Lenovo became the latest PC vendor to launch gaming monitors last year with the Y27f and the Y27g.
These two curved displays are identical in every way, except that the Y27f supports the AMD FreeSync feature while the Y27g uses the competing Nvidia G-Sync technology.
Both AMD FreeSync and Nvidia G-Sync try to synchronise the monitor's frame rates with the in-game frame rates, in order to reduce stuttering and screen tearing in games.
But each technology works only with the graphics cards from the respective companies.
For the Y27g, Lenovo has sensibly opted to use a vertical alignment (VA) panel.
Cheaper than in-plane switching (IPS) displays, VA screens are superior to twisted nematic (TN) screens in colour reproduction, colour accuracy and viewing angle.
The Y27g ($899) is priced between IPS gaming monitors that start from $1,000, and TN models that are $600 to $800.
The Y27g's 1,920 x 1,080 pixels screen resolution is at the lower end for its size.
Text and images are not as crisp as they could be.
But this resolution works for gaming, especially if you have a less-than-powerful gaming rig that may struggle at a higher resolution.
In addition, the relatively low resolution means your PC will be able to produce the high frame rates to match the Y27g's 144Hz refresh rate, which should lead to a smooth, flicker-free gaming experience.
Design-wise, the Y27g offers a decent amount of swivel (up to 30 degrees left or right) and tilt (from -5 to 30 degrees).
It looks a bit chunky because of its curved design.
At 1800R (which is as curved as a circle of radius 1,800mm), the Y27g has a rather pronounced curvature.
Despite this, I still do not find the Y27g to be more immersive than a flat display.
I did find the two USB 3.0 ports at the side handy.
There are two more USB ports at the back, along with the HDMI and DisplayPort connectors.
The monitor's G-Sync feature works only with the DisplayPort.
Another handy feature is that you can pull out a hook on the left side to hang your headset when it is not in use.
You can also plug the headset into the nearby audio jack, though the Y27g lacks built-in speakers.
Perhaps I have been spoilt by monitors that have a joystick for navigating the on-screen display (OSD).
But I found the navigation of Y27g's OSD to be terribly clunky.
There are five physical buttons that, when pressed, open up a different section of the settings menu.

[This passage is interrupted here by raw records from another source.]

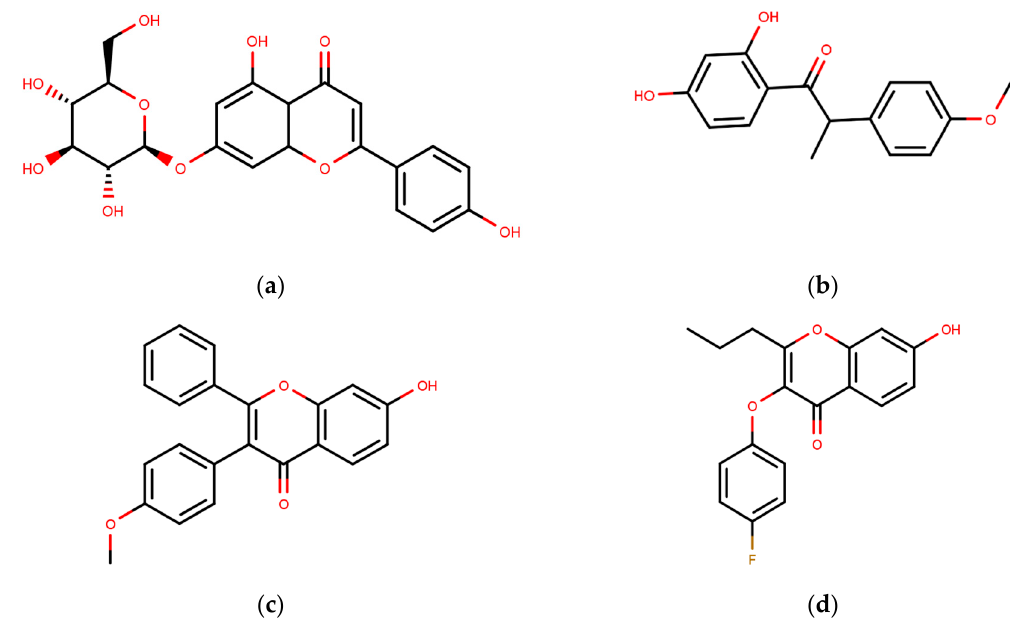
Figure 16. ( a ) Cosmosiin; ( b ) angolesin; ( c ) Compound 9; and ( d ) Compound 10.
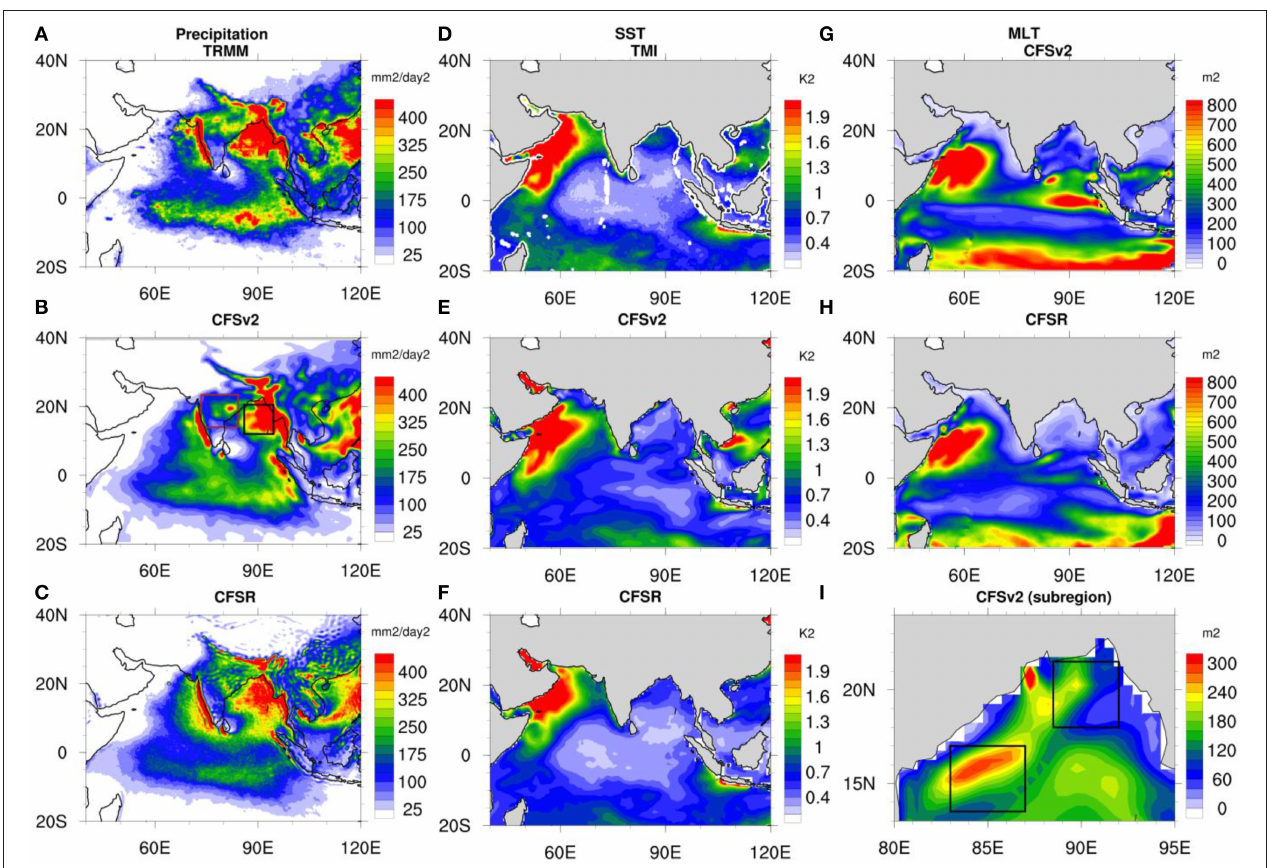
FIGURE 4 | Spatial distribution of daily variances of precipitation (left panel) from (A) TRMM, (B) CFSv2, and (C) CFSR; SST (middle panel) from (D) TRMM, (E) CFSv2, and (F) CFSR. Contour interval is 0.5 ( ◦ K)2; MLT (G) CFSv2 and (H) CFSR. The spatial distribution of ML variances over BoB is shown in (I) . Solid brown and black boxes in (B) represents the NCEN and BoB regions, and solid black boxes in (I) indicates the northern BoB (17–21 ◦ N 88–92 ◦ E; NBoB) and southern BoB (12–16 ◦ N, 84–87 ◦ E; SBoB). MSE budgets are performed over NCEN and BoB and ML budgets are performed over NBoB and SBoB,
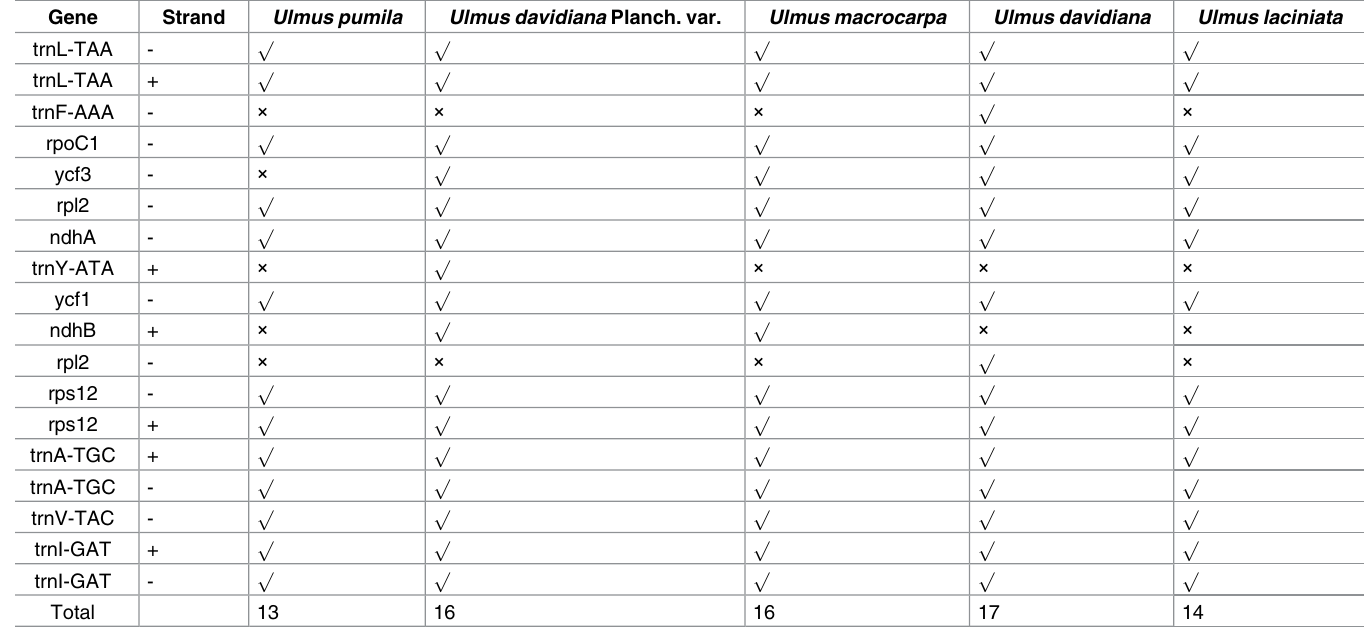
Table 2. Statistics of gene introns in the chloroplast genome of five Ulmus species. Gene Strand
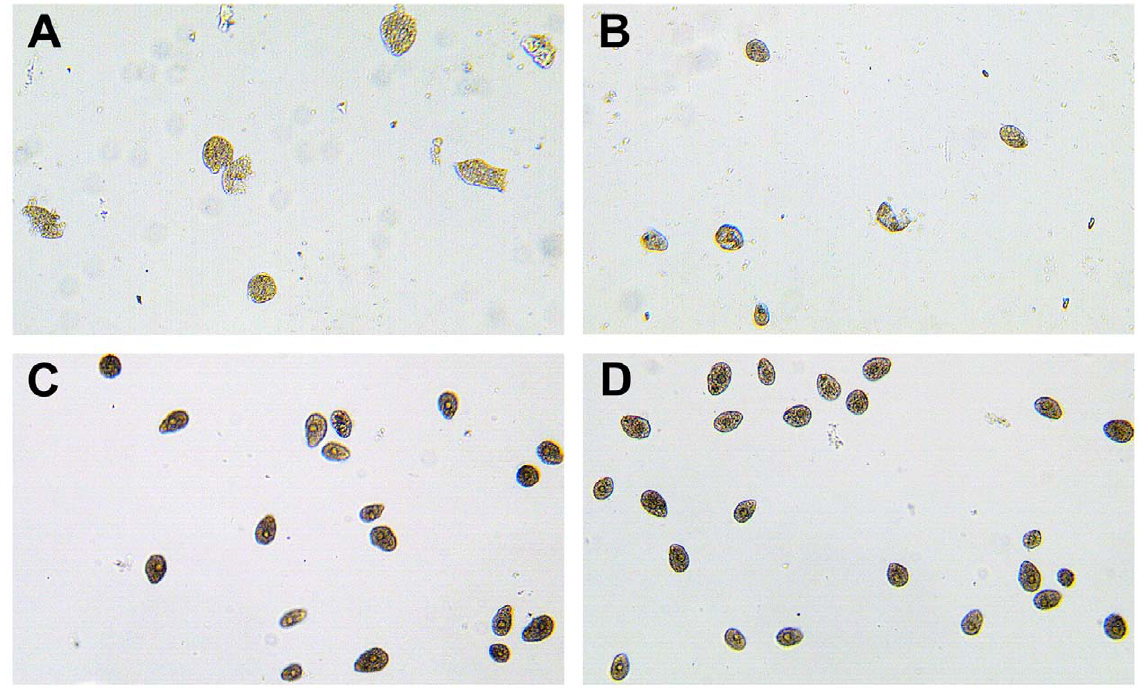
Figure 6. Morphological changes of T.thermophila cells after co-cultivation with different Aeromonas strains. T. thermophila was co- cultured with A. hydrophila XY-16 (A), A. hydrophila NJ-1 (B) and A. media NJ-8 (C) in SPP medium for 12 h before being observed under a light microscope. T. thermophila cultured in the absence of A. hydrophila (D) was used as a comparative control. Magnification 6 100.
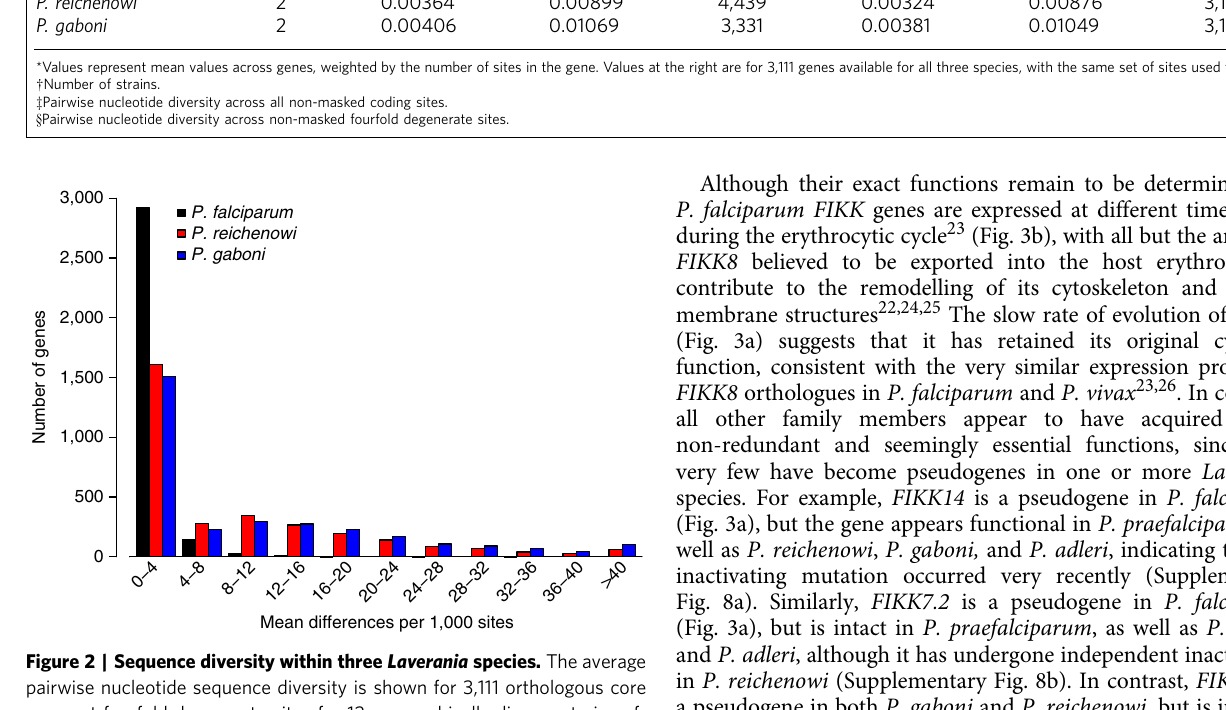
Table 3 | Nucleotide diversity within Laverania species. Species*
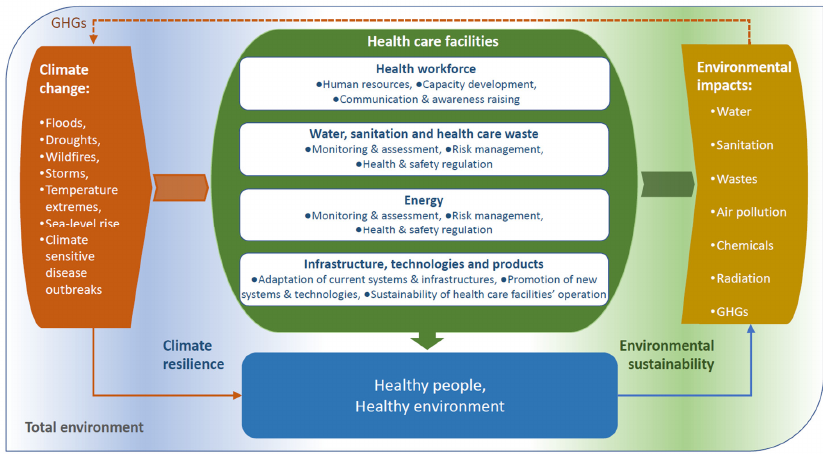
Figure 3. Framework for building climate resilient and environmentally sustainable health care facilities.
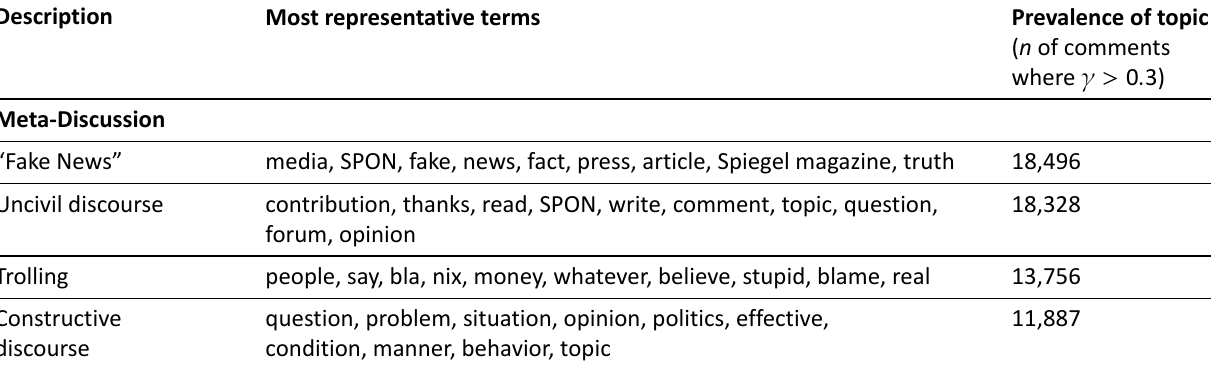
Table 1. (Cont.) Description of user comment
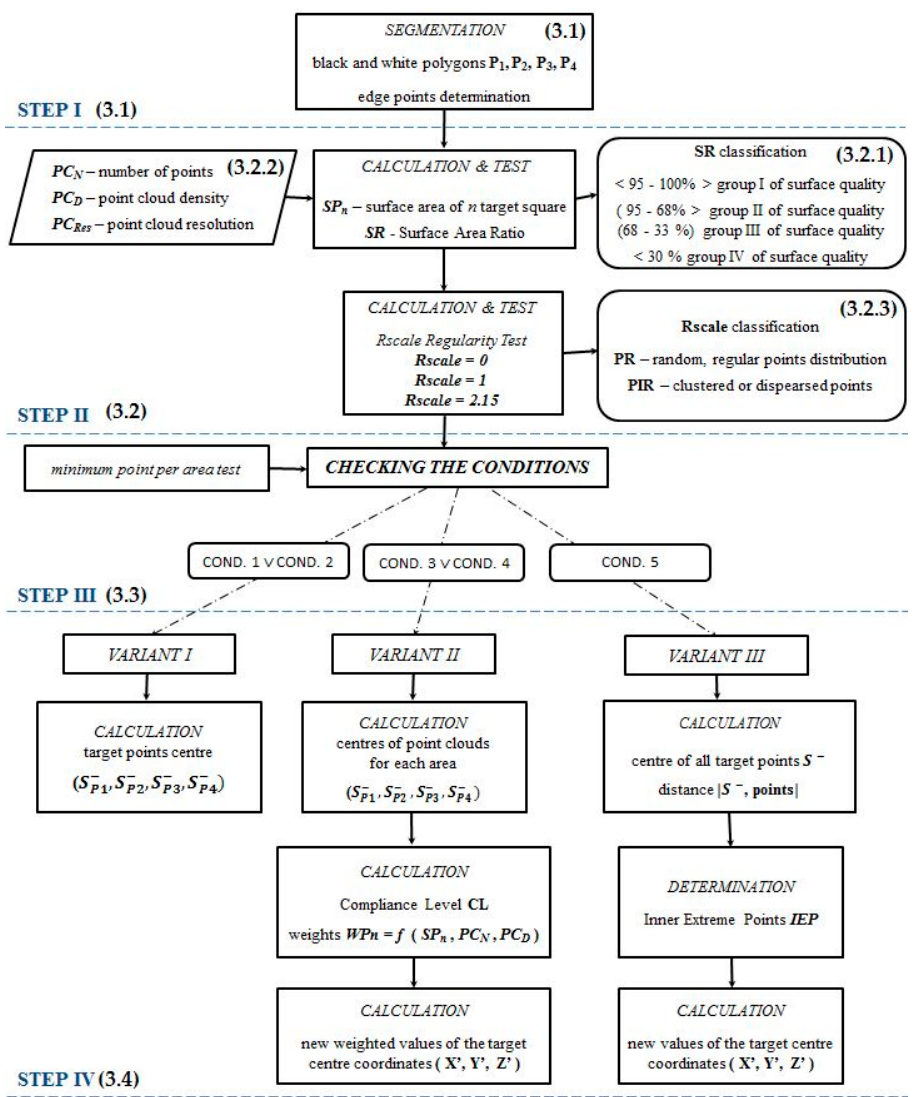
Figure 6. Overview of the methods for the developed approach. Numbers in brackets represent the corresponding sections in this paper.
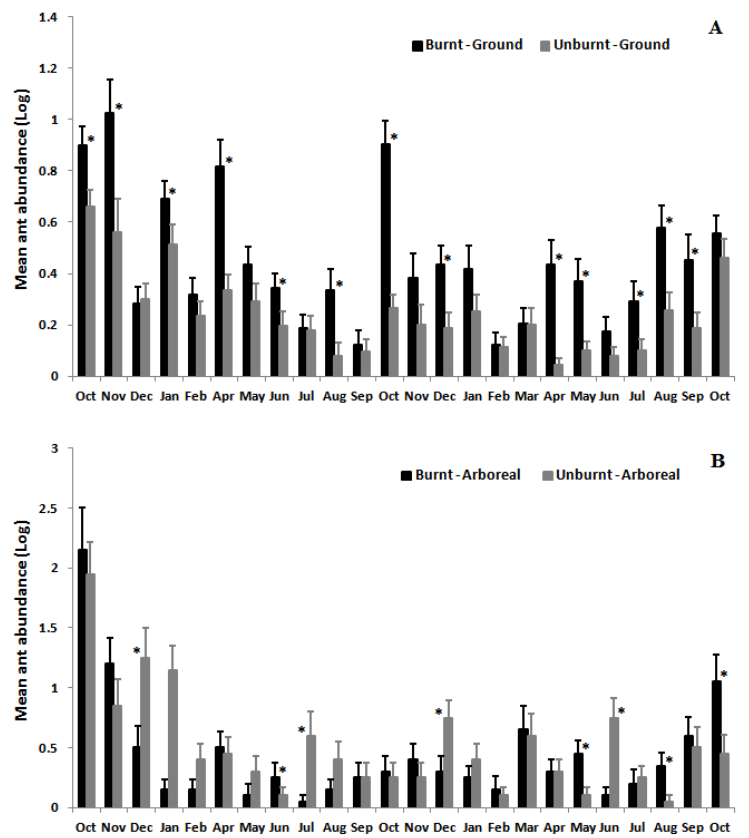
Figure 4. Variation in mean abundance of ground ( A ) and arboreal ant species ( B ) at Itacolomi State Park over two years in burnt (black bars) vs. unburnt (grey bars) areas. Asterisks indicate significant differences among months ( p < 0.05).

Lenovo probably intends to make each button a shortcut for specific settings, but having a single button to open the menu would be less confusing.
I also found the gaming presets in the OSD to be useless.
They generally change the brightness, contrast or tint of the screen, but these tweaks do little to improve the gaming experience.
In my testing, the Y27g scored highly for colour gamut and contrast, but its colour accuracy was less impressive.
RESOLUTION: 1,920 x 1,080 pixels
ASPECT RATIO: 16:9
BRIGHTNESS: 300 cd/m2
RESPONSE TIME: 8ms
PANEL TYPE: Vertical alignment
CONNECTIVITY: DisplayPort, HDMI, 4 x USB 3.0, audio jack
VALUE FOR MONEY: 3/5
Verdict: This curved gaming monitor is one of the more affordable Nvidia G-Sync displays in the market, but Lenovo needs to improve the clunky OSD for its next monitor.